• **To-do item**
Each record below should be reproduced as it is written, with pictures left out entirely.

• **Records to process**
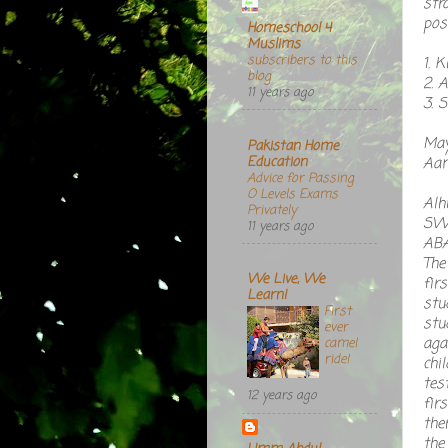
str
pos
Homeschool 4
Muslims
subscribers to this
1. 
blog
2. 
11 years ago
3. 
May
Pakistan Home
Education
Aam
Advice for Passing
O Levels Exams
Alh
Privately
SWT
11 years ago
ABA
The
We Live, We
fir
Learn!
stu
First
stu
ever
aga
camel
ride!
chi
tes
12 years ago
fir
the
the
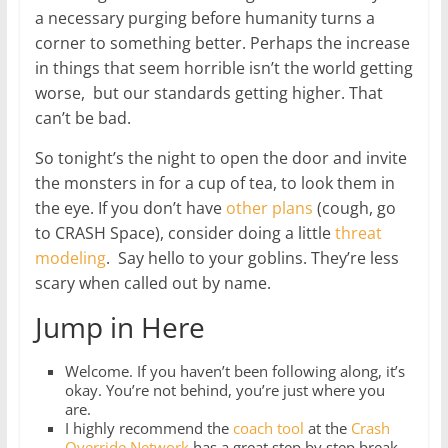
a necessary purging before humanity turns a
corner to something better. Perhaps the increase
in things that seem horrible isn’t the world getting
worse, but our standards getting higher. That
can’t be bad.
So tonight’s the night to open the door and invite
the monsters in for a cup of tea, to look them in
the eye. If you don’t have
other plans
(cough, go
to CRASH Space), consider doing a little
threat
modeling
. Say hello to your goblins. They’re less
scary when called out by name.
Jump in Here
Welcome. If you haven’t been following along, it’s
okay. You’re not behind, you’re just where you
are.
I highly recommend the
coach tool
at the
Crash
Override Network
has a great step by step break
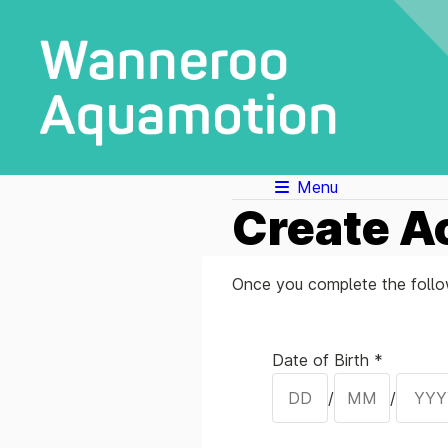
Menu
Create A
Once you complete the follow
Your Details
Date of Birth *
/
/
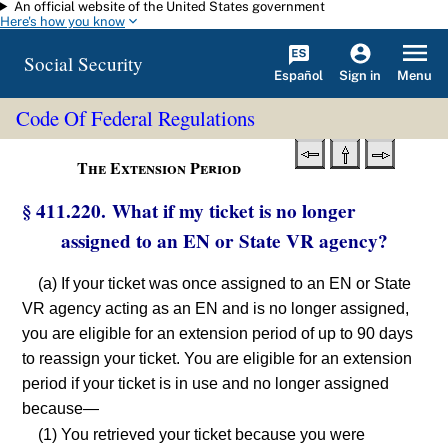
An official website of the United States government
Skip to main content
Here's how you know
Social Security
Español
Menu
Sign in
Code Of Federal Regulations
The Extension Period
§ 411.220. What if my ticket is no longer
assigned to an EN or State VR agency?
(a) If your ticket was once assigned to an EN or State
VR agency acting as an EN and is no longer assigned,
you are eligible for an extension period of up to 90 days
to reassign your ticket. You are eligible for an extension
period if your ticket is in use and no longer assigned
because—
(1) You retrieved your ticket because you were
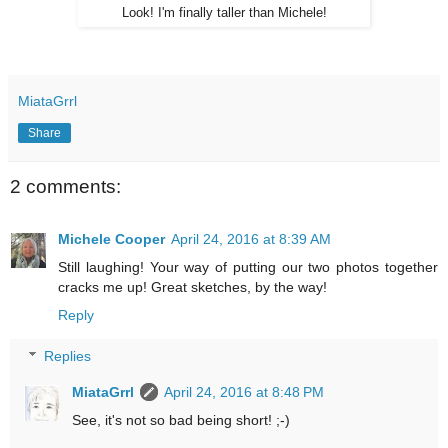
Look! I'm finally taller than Michele!
MiataGrrl
Share
2 comments:
Michele Cooper
April 24, 2016 at 8:39 AM
Still laughing! Your way of putting our two photos together
cracks me up! Great sketches, by the way!
Reply
Replies
MiataGrrl
April 24, 2016 at 8:48 PM
See, it's not so bad being short! ;-)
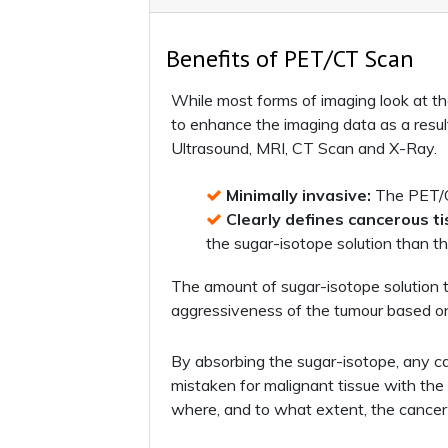
Benefits of PET/CT Scan
While most forms of imaging look at th
to enhance the imaging data as a resul
Ultrasound, MRI, CT Scan and X-Ray.
Minimally invasive:
The PET/CT
Clearly defines cancerous ti
the sugar-isotope solution than th
The amount of sugar-isotope solution t
aggressiveness of the tumour based on
By absorbing the sugar-isotope, any can
mistaken for malignant tissue with the 
where, and to what extent, the cancer 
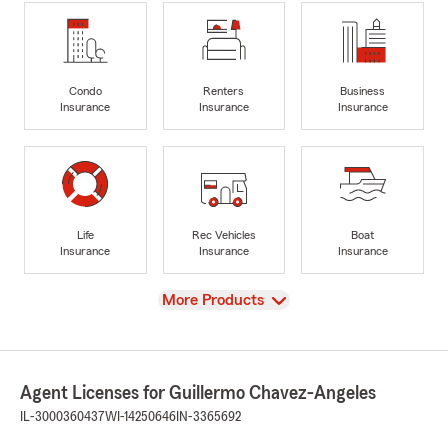
Condo
Renters
Business
Insurance
Insurance
Insurance
Life
Rec Vehicles
Boat
Insurance
Insurance
Insurance
View
More Products
Agent Licenses for Guillermo Chavez-Angeles
IL-3000360437
WI-14250646
IN-3365692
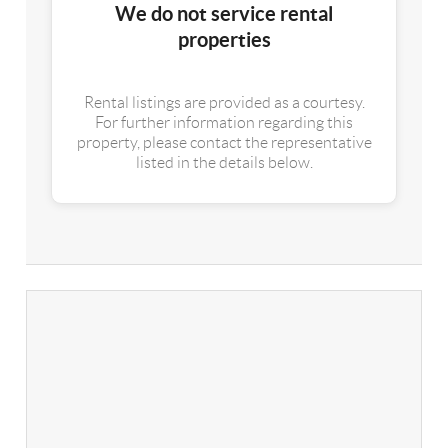
We do not service rental
properties
Rental listings are provided as a courtesy.
For further information regarding this
property, please contact the representative
listed in the details below.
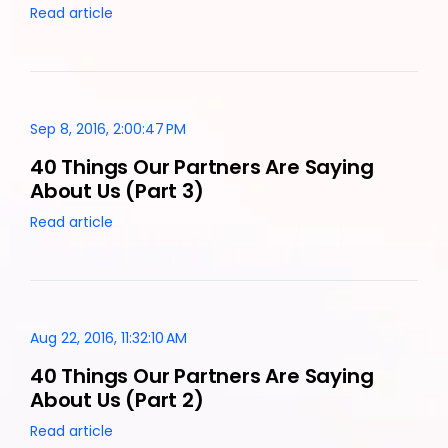
Read article
Sep 8, 2016, 2:00:47 PM
40 Things Our Partners Are Saying
About Us (Part 3)
Read article
Aug 22, 2016, 11:32:10 AM
40 Things Our Partners Are Saying
About Us (Part 2)
Read article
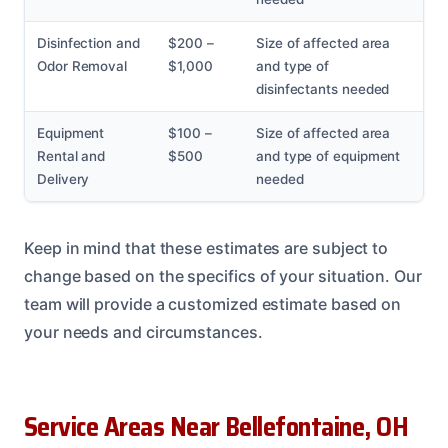
Disinfection and
$200 –
Size of affected area
Odor Removal
$1,000
and type of
disinfectants needed
Equipment
$100 –
Size of affected area
Rental and
$500
and type of equipment
Delivery
needed
Keep in mind that these estimates are subject to
change based on the specifics of your situation. Our
team will provide a customized estimate based on
your needs and circumstances.
Service Areas Near Bellefontaine, OH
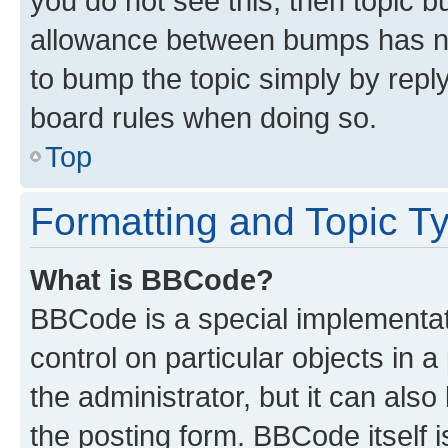
you do not see this, then topic 
allowance between bumps has not
to bump the topic simply by reply
board rules when doing so.
Top
Formatting and Topic T
What is BBCode?
BBCode is a special implementati
control on particular objects in 
the administrator, but it can als
the posting form. BBCode itself i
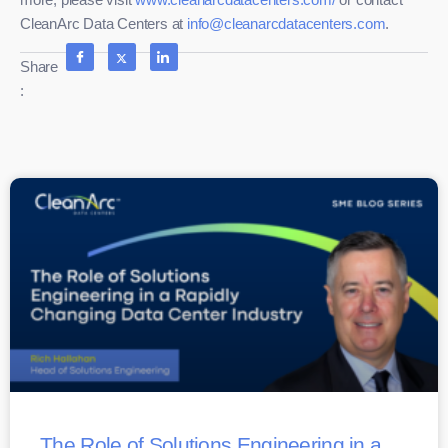
CleanArc Data Centers at
info@cleanarcdatacenters.com
.
Share
:
The Role of Solutions Engineering in a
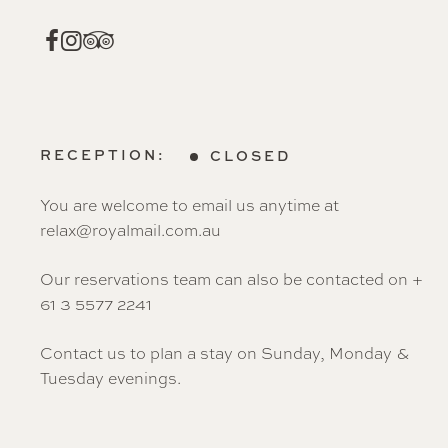
RECEPTION:
CLOSED
You are welcome to email us anytime at
relax@royalmail.com.au
Our reservations team can also be contacted on +
61 3 5577 2241
Contact us to plan a stay on Sunday, Monday &
Tuesday evenings.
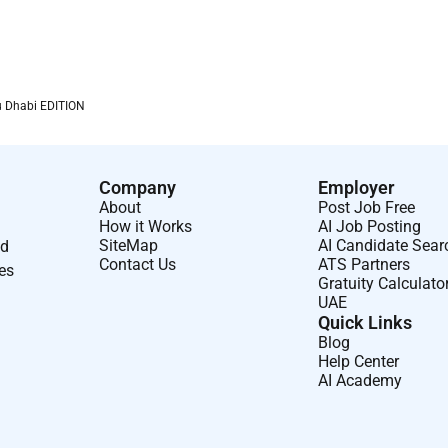
ional support or other personal care to others such as
behaviors.
lead influence and encourage others; advocates sound
u Dhabi EDITION
onesty/integrity; leads by example.
Company
Employer
n a daily basis.
About
Post Job Free
How it Works
AI Job Posting
ng formal educational or training programs or classes and
SiteMap
AI Candidate Sear
nd
Contact Us
ATS Partners
ses
Gratuity Calculato
revention department to establish and maintain a high level of
UAE
Quick Links
Blog
tomer satisfaction and retention.
Help Center
AI Academy
se the best solution and solve problems.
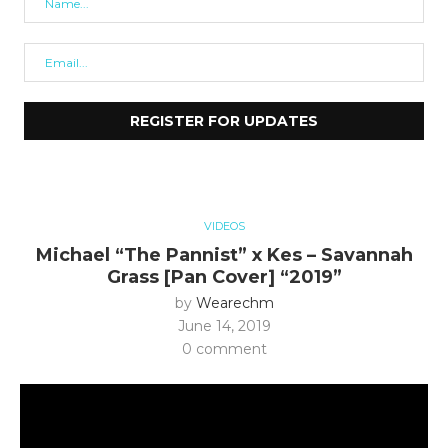
VIDEOS
Michael “The Pannist” x Kes – Savannah
Grass [Pan Cover] “2019”
by
Wearechm
June 14, 2019
0 comment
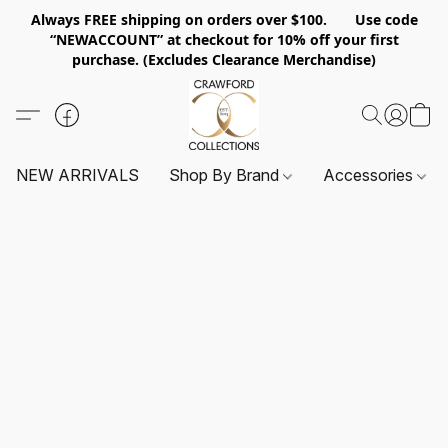
Always FREE shipping on orders over $100. Use code
“NEWACCOUNT” at checkout for 10% off your first
purchase. (Excludes Clearance Merchandise)
NEW ARRIVALS
Shop By Brand
Accessories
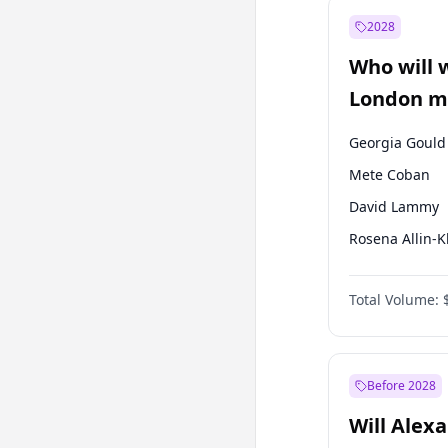
Muharrem İnc
2028
Mansur Yavaş
Who will 
Müsavat Dervi
London ma
Georgia Gould
Mete Coban
David Lammy
Rosena Allin-
James Cleverly
Total Volume:
Laila Cunnin
Sadiq Khan
Zack Polanski
Before 2028
Will Alex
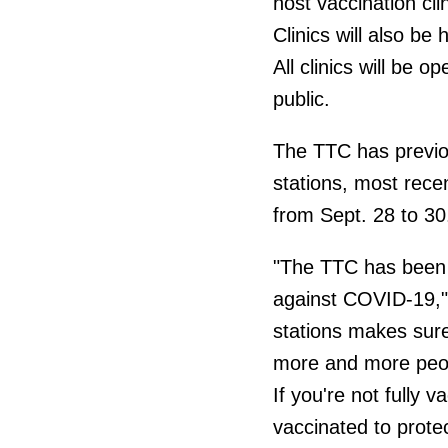
host vaccination cl
Clinics will also b
All clinics will be
public.
The TTC has previou
stations, most rece
from Sept. 28 to 30
"The TTC has been a
against COVID-19," 
stations makes sure
more and more people
If you're not fully v
vaccinated to prote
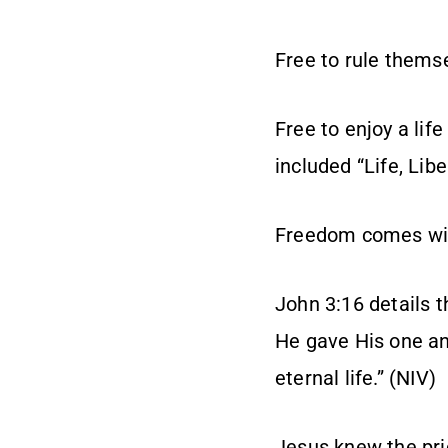
Free to rule thems
Free to enjoy a life
included “Life, Lib
Freedom comes with
John 3:16 details t
He gave His one and
eternal life.” (NIV)
Jesus knew the pri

• **Solved problem**
str
pos
Homeschool 4
Muslims
subscribers to this
1. 
blog
2. 
11 years ago
3. 
May
Pakistan Home
Education
Aam
Advice for Passing
O Levels Exams
Alh
Privately
SWT
11 years ago
ABA
The
We Live, We
fir
Learn!
stu
First
stu
ever
aga
camel
ride!
chi
tes
12 years ago
fir
the
the
a necessary purging before humanity turns a
corner to something better. Perhaps the increase
in things that seem horrible isn’t the world getting
worse, but our standards getting higher. That
can’t be bad.
So tonight’s the night to open the door and invite
the monsters in for a cup of tea, to look them in
the eye. If you don’t have
other plans
(cough, go
to CRASH Space), consider doing a little
threat
modeling
. Say hello to your goblins. They’re less
scary when called out by name.
Jump in Here
Welcome. If you haven’t been following along, it’s
okay. You’re not behind, you’re just where you
are.
I highly recommend the
coach tool
at the
Crash
Override Network
has a great step by step break
Menu
Create A
Once you complete the follow
Your Details
Date of Birth *
/
/
An official website of the United States government
Skip to main content
Here's how you know
Social Security
Español
Menu
Sign in
Code Of Federal Regulations
The Extension Period
§ 411.220. What if my ticket is no longer
assigned to an EN or State VR agency?
(a) If your ticket was once assigned to an EN or State
VR agency acting as an EN and is no longer assigned,
you are eligible for an extension period of up to 90 days
to reassign your ticket. You are eligible for an extension
period if your ticket is in use and no longer assigned
because—
(1) You retrieved your ticket because you were
Look! I'm finally taller than Michele!
MiataGrrl
Share
2 comments:
Michele Cooper
April 24, 2016 at 8:39 AM
Still laughing! Your way of putting our two photos together
cracks me up! Great sketches, by the way!
Reply
Replies
MiataGrrl
April 24, 2016 at 8:48 PM
See, it's not so bad being short! ;-)
Benefits of PET/CT Scan
While most forms of imaging look at th
to enhance the imaging data as a resul
Ultrasound, MRI, CT Scan and X-Ray.
Minimally invasive:
The PET/CT
Clearly defines cancerous ti
the sugar-isotope solution than th
The amount of sugar-isotope solution t
aggressiveness of the tumour based on
By absorbing the sugar-isotope, any can
mistaken for malignant tissue with the 
where, and to what extent, the cancer 
Condo
Renters
Business
Insurance
Insurance
Insurance
Life
Rec Vehicles
Boat
Insurance
Insurance
Insurance
View
More Products
Agent Licenses for Guillermo Chavez-Angeles
IL-3000360437
WI-14250646
IN-3365692
We do not service rental
properties
Rental listings are provided as a courtesy.
For further information regarding this
property, please contact the representative
listed in the details below.
Read article
Sep 8, 2016, 2:00:47 PM
40 Things Our Partners Are Saying
About Us (Part 3)
Read article
Aug 22, 2016, 11:32:10 AM
40 Things Our Partners Are Saying
About Us (Part 2)
Read article
Disinfection and
$200 –
Size of affected area
Odor Removal
$1,000
and type of
disinfectants needed
Equipment
$100 –
Size of affected area
Rental and
$500
and type of equipment
Delivery
needed
Keep in mind that these estimates are subject to
change based on the specifics of your situation. Our
team will provide a customized estimate based on
your needs and circumstances.
Service Areas Near Bellefontaine, OH
you do not see this, then topic 
allowance between bumps has not
to bump the topic simply by reply
board rules when doing so.
Top
Formatting and Topic T
What is BBCode?
BBCode is a special implementati
control on particular objects in 
the administrator, but it can als
the posting form. BBCode itself i
CleanArc Data Centers at
info@cleanarcdatacenters.com
.
Share
:
The Role of Solutions Engineering in a
RECEPTION:
CLOSED
You are welcome to email us anytime at
relax@royalmail.com.au
Our reservations team can also be contacted on +
61 3 5577 2241
Contact us to plan a stay on Sunday, Monday &
Tuesday evenings.
ional support or other personal care to others such as
behaviors.
lead influence and encourage others; advocates sound
u Dhabi EDITION
onesty/integrity; leads by example.
Company
Employer
n a daily basis.
About
Post Job Free
How it Works
AI Job Posting
ng formal educational or training programs or classes and
SiteMap
AI Candidate Sear
nd
Contact Us
ATS Partners
ses
Gratuity Calculato
revention department to establish and maintain a high level of
UAE
Quick Links
Blog
tomer satisfaction and retention.
Help Center
AI Academy
se the best solution and solve problems.
VIDEOS
Michael “The Pannist” x Kes – Savannah
Grass [Pan Cover] “2019”
by
Wearechm
June 14, 2019
0 comment
Always FREE shipping on orders over $100. Use code
“NEWACCOUNT” at checkout for 10% off your first
purchase. (Excludes Clearance Merchandise)
NEW ARRIVALS
Shop By Brand
Accessories
Muharrem İnc
2028
Mansur Yavaş
Who will 
Müsavat Dervi
London ma
Georgia Gould
Mete Coban
David Lammy
Rosena Allin-
James Cleverly
Total Volume:
Laila Cunnin
Sadiq Khan
Zack Polanski
Before 2028
Will Alex
host vaccination cl
Clinics will also b
All clinics will be
public.
The TTC has previou
stations, most rece
from Sept. 28 to 30
"The TTC has been a
against COVID-19," 
stations makes sure
more and more people
If you're not fully v
vaccinated to prote
Free to rule thems
Free to enjoy a life
included “Life, Lib
Freedom comes with
John 3:16 details t
He gave His one and
eternal life.” (NIV)
Jesus knew the pri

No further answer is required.